Figure 4. Phosphorylation of PFKP at Y64 Enhances EGF-Induced Activation of PI3K and AKT.

Immunoblotting analyses were performed with the indicated antibodies (A, C–F).

(A, B) Serum-starved U251 cells with or without expressing PFKP shRNA and with or without reconstituted expression of WT Flag-rPFKP or Flag-rPFKP Y64F mutant were treated with or without EGF (100 ng/ml) for 15 min. The membrane and cytosolic fractions of these cells were prepared (A). The intracellular PIP₃ levels were determined. Data represent the means ± SD of three independent experiments. *p < 0.01, based on the Student’s t test (B).

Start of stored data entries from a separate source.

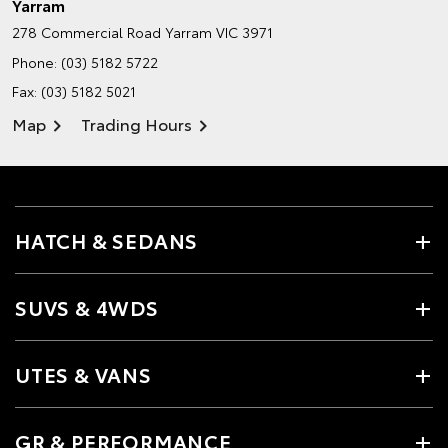
Yarram
278 Commercial Road
Yarram VIC 3971
Phone:
(03) 5182 5722
Fax: (03) 5182 5021
Map
Trading Hours
HATCH & SEDANS
SUVS & 4WDS
UTES & VANS
GR & PERFORMANCE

(C) PI3K activities of the p85α immunoprecipitates were determined in U87/EGFRvIII cells with or without knockout of PFKP or knock-in of PFKP Y64F mutant. MG132 (10 μM) was added to the cells 6 h before harvesting to eliminate the potential effect of proteasomal degradation of PFKP. Data represent the means ± SD of three independent experiments. *p < 0.001, based on the Student’s t test.

(D) Serum-starved U251 cells with or without expressing PFKP shRNA were treated with EGF (100 ng/ml) for the indicated time periods.

(E) Serum-starved U251 cells with or without expressing PFKP shRNA and with or without reconstituted expression of WT Flag-rPFKP or Flag-rPFKP Y64F mutant were treated with or without EGF (100 ng/ml) for 15 min.

(F) Serum-starved U251 cells with or without expressing PFKP shRNA, Gab1 shRNA, or combined PFKP shRNA and Gab1 shRNA were treated with or without EGF (100 ng/ml) for 15 min.